Indian Coal Makes Electricity as Wind Farms Sit Idle
Vijay Jayaraj – June 7, 2022
Amidst the clamor surrounding the intensive use of coal in China and India, one may not realize that these nations have some of the world’s largest renewable energy installations.
In fact, I hail from the Indian state of Tamil Nadu which is often compared to Scandinavia for its large number of wind farms. Accounting for 25 percent of the country’s wind capacity, the state has the largest share of such generating assets in a nation of 1.3 billion people.
Yet even Tamil Nadu relies heavily on coal to meet its electricity demands, with power emergencies and blackouts being the order of the day anytime there are shortages of the fuel. It is much the same across the country, where 70 percent of the electricity comes from coal.
The much-touted wind farms are of little help in such emergencies. Yes, they generate electricity, but it is highly insignificant, only 4.6 billion units compared to coal’s 92 billion units. Despite wind accounting for 10 percent of total installed capacity in the country’s power sector, its total contribution to generation is less than three percent. Wind farms simply cannot produce on-demand electricity, and certainly not in the amount needed by large cities.
“Yet again, power cuts have become the norm in Tamil Nadu; there is already a huge impact on people’s lives,” said the former chief minister of the state.

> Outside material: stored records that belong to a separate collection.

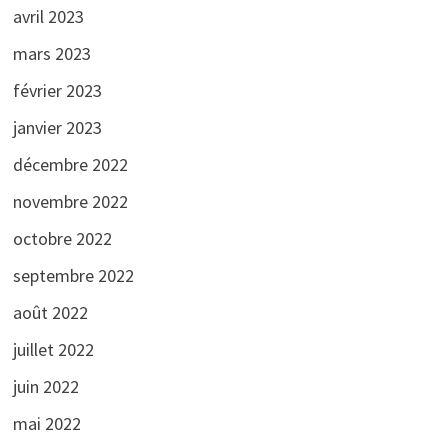
avril 2023
mars 2023
février 2023
janvier 2023
décembre 2022
novembre 2022
octobre 2022
septembre 2022
août 2022
juillet 2022
juin 2022
mai 2022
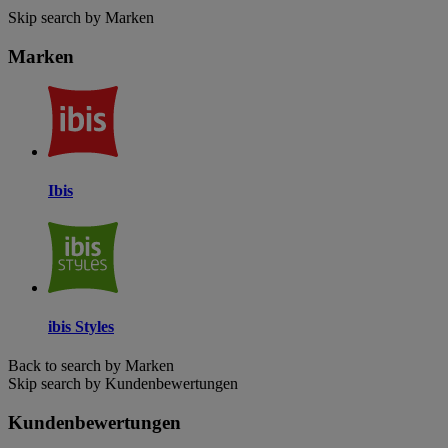
Skip search by Marken
Marken
Ibis
ibis Styles
Back to search by Marken
Skip search by Kundenbewertungen
Kundenbewertungen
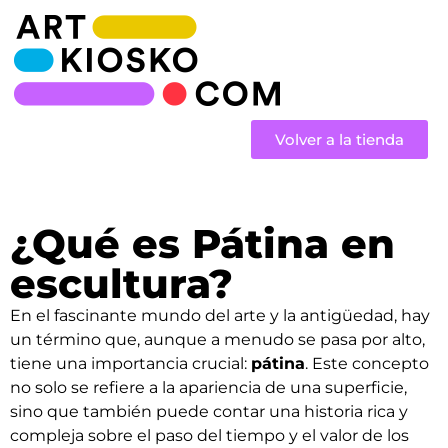
Volver a la tienda
¿Qué es Pátina en
escultura?
En el fascinante mundo del arte y la antigüedad, hay
un término que, aunque a menudo se pasa por alto,
tiene una importancia crucial:
pátina
. Este concepto
no solo se refiere a la apariencia de una superficie,
sino que también puede contar una historia rica y
compleja sobre el paso del tiempo y el valor de los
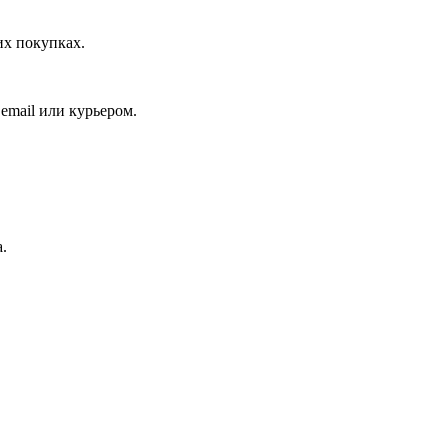
их покупках.
email или курьером.
.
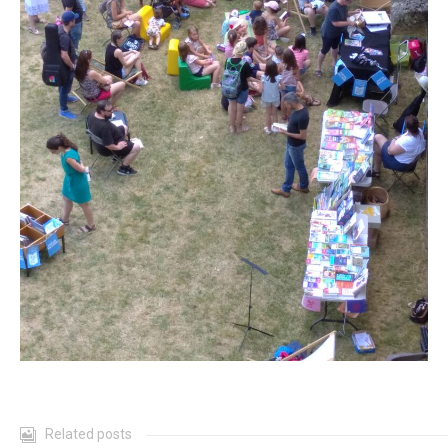
Related posts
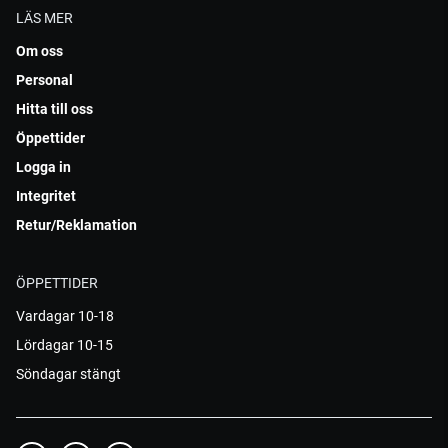
LÄS MER
Om oss
Personal
Hitta till oss
Öppettider
Logga in
Integritet
Retur/Reklamation
ÖPPETTIDER
Vardagar 10-18
Lördagar 10-15
Söndagar stängt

Last month, Tamil Nadu’s chief minister pleaded for more coal as supply was critically low: “The Chief Minister M K Stalin wrote to Prime Minister Narendra Modi, demanding his intervention to ensure the supply of 72,000 (million tonnes) of coal per day.”
Even a small hiccup in the supply of coal results in widespread blackouts across an entire state. This reveals that the wind capacity of the state is an exaggerated asset that cannot deliver when power is needed. The wind farms work well only during optimum wind months, which means they are useless for more than half of the year.
The officials in charge of delivering power to people are aware of this pathetic situation and, hence, continue to invest in fossil fuel energy sources, especially coal.
The state recently approved the construction of an additional 2,640 megawatts of capacity at a 1,600-megawatt coal-fired plant despite opposition from various quarters. A total of 607 hectares were acquired for the installation of stages 2 and 3 at the Super Critical Thermal Power Project at Udangudi. The plant will look to import 30 percent of its coal from Indonesia, South Africa, Australia, and China.
Further, the federal government of India has now decided “to tackle the power crisis by invoking Section 11 of the Electricity Act, mandating all imported coal-based projects to generate power at full capacity.”
Instead of curtailing coal plants, as climate doomsayers demand, India is increasing its coal dependency. With a forecast of severe shortage in the coming months, the federal government is stepping in to import more coal and avoid more blackouts. “Coal India would import coal for blending on government-to-government basis and supply … to thermal power plants of state generators and independent power producers,” the federal Power Ministry said in a May 28 letter.
The federal government has asked coastal plants to import as much coal as possible and promised to provide loans to do so. Electricity demand from coal plants is so high that the state of Tamil Nadu and a few others have allowed plants to increase prices.
Vijay Jayaraj is a Research Associate at the CO2 Coalition, Arlington, Va., and holds a Master’s degree in environmental sciences from the University of East Anglia, England. He resides in Bengaluru, India.